Where a voluntary association, the object of which is to assist in bringing thieves to justice, has caused a prosecution to be instituted against a man for stealing calves, the individual members of the association are not liable in an action for malicious prosecution brought by the man so indicted, although they voted for the prosecution, and contributed money, unless, in doing so, they acted with malice, and without probable cause.[1]
4. Same Prosecution on Advice of District Attorney
One who, in instituting a criminal prosecution, has acted on the advice of the prosecuting attorney, given upon a full and fair statement of all the material facts which he knew, or which he had reasonable ground to believe, existed at the time, is not liable in an action for malicious prosecution.[1]
5. Same Evidence Malice Witness Explaining What he Understood a Statement to Mean.
A witness, in an action for malicious prosecution, cannot explain what he understood one of the defendants to mean when the defendant said to him, during the prosecution, "If we had our way, we would make short work of him, as they did with Hi Roberts."
6. Same Submission to Jury of Question of Fact Proved as to One of Several Defendants.
It is reversible error to submit to the jury in an action for malicious prosecution against several defendants, a material question of fact as to probable cause, of which there is evidence as to one of the defendants only.
Appeal from Black Hawk district court.
This is an action for the recovery of damages for an alleged malicious prosecution. The case has once before been in this court. See 63 Iowa, 529; 17 N. W. Rep. 34. On that appeal the judgment in favor of plaintiff was reversed, and the cause was remanded. A second trial resulted in a verdict and judgment for plaintiff. Defendants appealed.
Boies, Husted & Boies and Hubbard, Clark & Dawley, for appellants.

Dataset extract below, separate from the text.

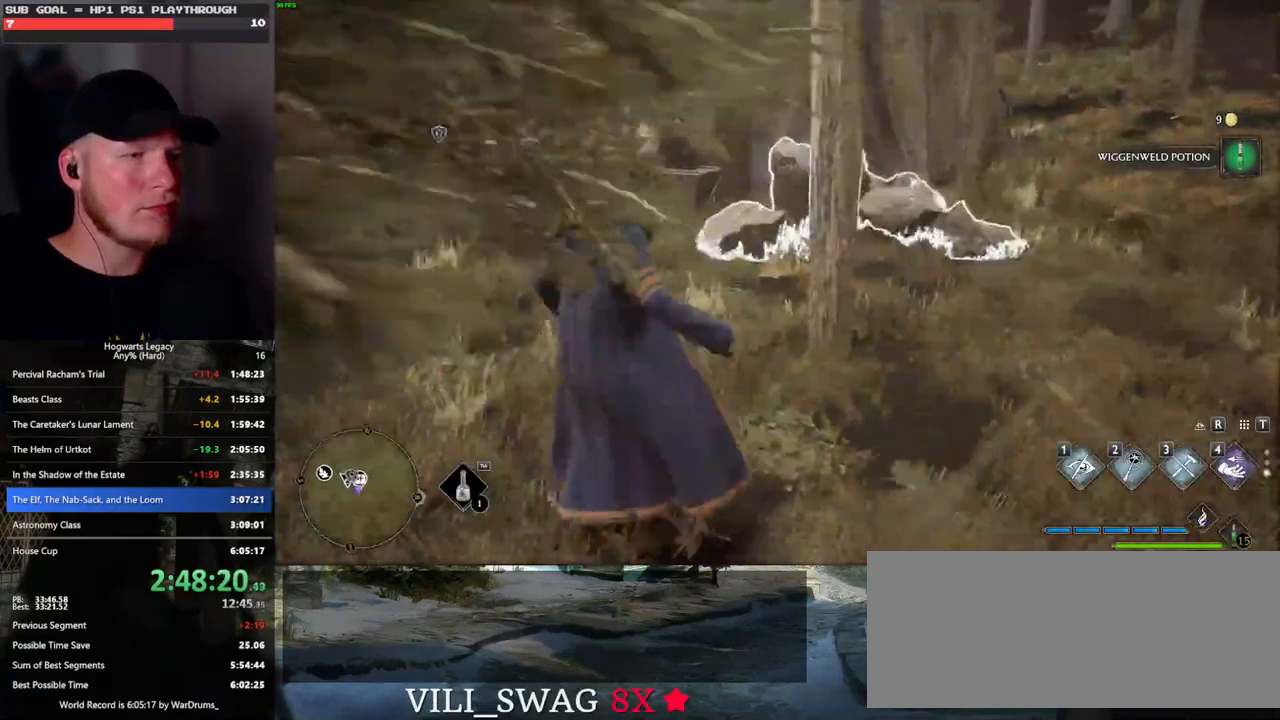
{"keys": ["w"], "mouse": [], "events": []}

The court cannot assume a fact in its instructions. Ruler v. Boy, 46 Iowa, 182: Walters v. Chicago, R. I. & P. Ry., 41 Iowa, 76; York v. Wallace, 48 Iowa, 307; Case v. Burrows, 52 Iowa, 146; S. C. 2 N. W. Rep. 1045; Perigo v. Chicago, R. I. & P. Ry., 55 Iowa, 327; S. C. 7 N. W. Rep. 627; State v. Bailey, 54 Iowa, 414; S. C. 6 N. W. Rep. 589.
Where instructions are so contradictory that it is impossible to tell which the jury followed, a new trial will he allowed. Hawes v. Harrington, C. R. & N. Ry. Co., 64 Iowa, 319; S. C. 20 N. W. Rep. 717; citing Hoben, v. Burlington & M. R. Ry. Co., 20 Iowa, 562; State v. Hartzell, 58 Iowa, 520; S. C. 12 N. W. Rep. 557.

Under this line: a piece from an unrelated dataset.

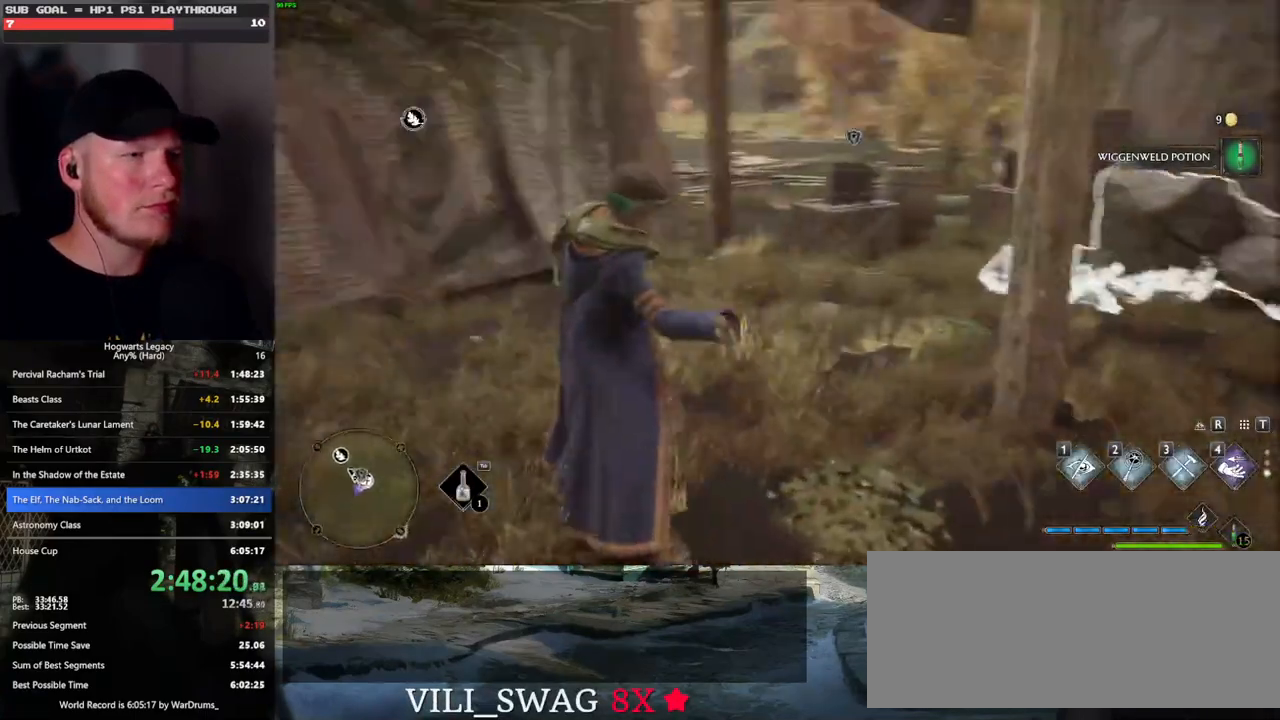
{"keys": [], "mouse": [], "events": [[67, "w", "up"]]}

The question of probable cause rests only on those facts and circumstances which were known to the prosecutor at the time the prosecution was begun, and not upon any which afterwards came to his knowledge. Swaim v. Stafford, 3 Ired. 289; Munns v. Dupont, 1 Amer. Lead. Cas. 213; Galloway v. Stewart, 49 Ind. 156.
W. A. Foster and C. E. Wheeler, for appellee.
It is not necessary that the defendant, in an action for malicious prosecution should be the originator of the prosecution. It is enough to render him liable for damages that he voluntarily participated in the prosecution, and that it was carried on with his countenance and approbation, if the jury find the other facts necessary to fix his liability. See Stansbury v. Fogle, 37 Md. 369; Clements v. Ohrly, 2 Cockb. & R. 686; Green v. Cochran, 43 Iowa, 544; Weston v. Beeman, 27 Law J. Exch. 57; Churchill v. Siggors, 3 El. & Bl. 937; McWilliams v. Hoban, 42 Md. 56.
The question of probable cause is one of law, when there is no dispute as to the facts. Center v. Spring, 2 Iowa, 393; Shaul v. Brown, 28 Iowa, 37; Burns v. Erben, 40 N. Y. 463; Thaule v. Krekskler, 81 N. Y. 428; Stone v.